Critical Microsoft Security Updates Address Multiple Vulnerabilities

Microsoft has released critical security updates addressing multiple vulnerabilities affecting Windows, Office, and Exchange Server. Attackers could exploit these vulnerabilities to gain system privileges or execute arbitrary code. Organizations must apply these updates immediately.

Affected Products

The following Microsoft products are affected:

• Windows 10 (version 1903 and later)
• Windows 11
• Microsoft Office 2019, 2021, and Microsoft 365
• Exchange Server 2019 and 2016
• Microsoft Edge (Chromium-based)

Critical Vulnerabilities

CVE-2023-23397 - Remote Code Execution

Severity: CVSS 9.8 (Critical)

A remote code execution vulnerability exists in the Microsoft Office suite. An attacker who successfully exploited this vulnerability could run arbitrary code in the context of the current user.

Attackers can exploit this vulnerability by convincing a user to open a specially crafted Office document. The vulnerability exists due to improper memory handling when parsing Office files.

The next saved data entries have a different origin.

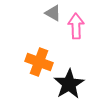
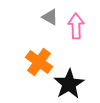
gray triangle: moved 3 px left, 4 px down
orange cross: rotated 16 degrees clockwise
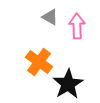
pink arrow: moved 1 px right
black star: moved 1 px left
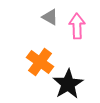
orange cross: moved 1 px right
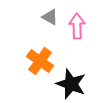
orange cross: moved 1 px up
black star: moved 3 px right; rotated 20 degrees counterclockwise
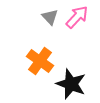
gray triangle: rotated 18 degrees clockwise
pink arrow: moved 9 px up; rotated 45 degrees clockwise
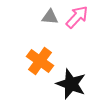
gray triangle: rotated 42 degrees counterclockwise
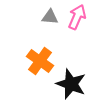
pink arrow: rotated 20 degrees counterclockwise
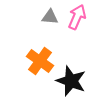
black star: moved 3 px up
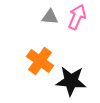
black star: rotated 16 degrees counterclockwise
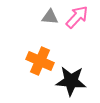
pink arrow: rotated 20 degrees clockwise
orange cross: rotated 12 degrees counterclockwise
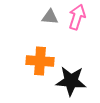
pink arrow: rotated 25 degrees counterclockwise
orange cross: rotated 20 degrees counterclockwise
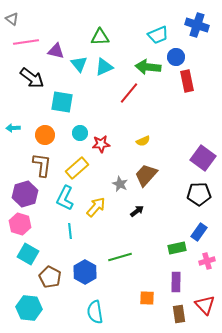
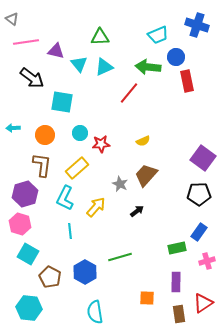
red triangle at (205, 305): moved 2 px left, 2 px up; rotated 40 degrees clockwise
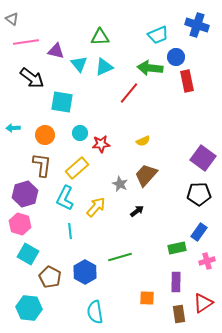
green arrow at (148, 67): moved 2 px right, 1 px down
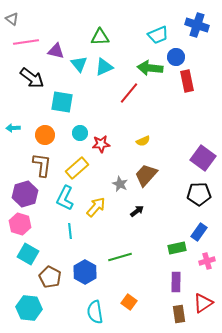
orange square at (147, 298): moved 18 px left, 4 px down; rotated 35 degrees clockwise
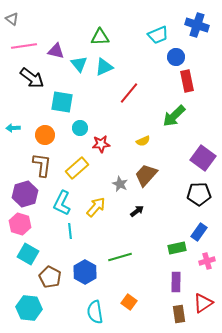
pink line at (26, 42): moved 2 px left, 4 px down
green arrow at (150, 68): moved 24 px right, 48 px down; rotated 50 degrees counterclockwise
cyan circle at (80, 133): moved 5 px up
cyan L-shape at (65, 198): moved 3 px left, 5 px down
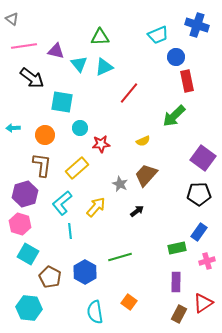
cyan L-shape at (62, 203): rotated 25 degrees clockwise
brown rectangle at (179, 314): rotated 36 degrees clockwise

CVE-2023-23398 - Elevation of Privilege

Severity: CVSS 7.8 (High)

An elevation of privilege vulnerability exists in Windows. An attacker could exploit this vulnerability to gain elevated privileges on a target system.

The vulnerability exists when the Windows kernel improperly handles objects in memory. An attacker who successfully exploited this vulnerability could run arbitrary code with SYSTEM privileges.

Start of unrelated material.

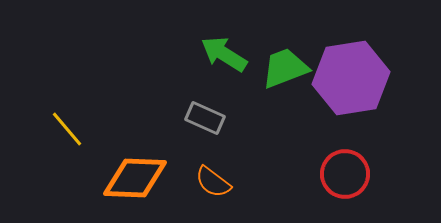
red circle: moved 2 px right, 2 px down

CVE-2023-23399 - Information Disclosure

Severity: CVSS 5.9 (Medium)

An information disclosure vulnerability exists in Exchange Server. An attacker who successfully exploited this vulnerability could read arbitrary data from the server.

The vulnerability exists due to improper access control in Exchange Web Services. An attacker could exploit this vulnerability by sending a specially crafted request to the Exchange server.

Mitigation Steps

Apply Security Updates

Microsoft has released security updates to address these vulnerabilities. Organizations should apply the following updates immediately:

• Windows Security Update - May 2023
• Microsoft Security Bulletin MS23-510
• Exchange Server Security Update

Implement Workarounds

If immediate patching is not possible, implement the following workarounds:

1. Office Vulnerability (CVE-2023-23397):

   • Set registry key to disable Office macros
   • Block Office file types from email attachments
   • Enable Protected View in all Office applications

2. Windows Vulnerability (CVE-2023-23398):

   • Restrict local user privileges
   • Enable Windows Defender Exploit Guard
   • Configure Windows Defender Application Control

3. Exchange Vulnerability (CVE-2023-23399):

   • Restrict access to Exchange Web Services
   • Implement IP whitelisting for Exchange server
   • Enable additional authentication methods

Deployment Timeline

• Immediate: Organizations should assess vulnerability exposure
• Within 72 hours: Test updates in non-production environments
• Within 7 days: Deploy updates to production systems
• Within 30 days: Complete deployment across all systems

Additional Resources

• Microsoft Security Response Center
• CISA Alert AA23-136A
• NIST National Vulnerability Database

Organizations should monitor their systems for any signs of exploitation and report suspicious activity to their security teams. Microsoft continues to investigate these vulnerabilities and may release additional updates as needed.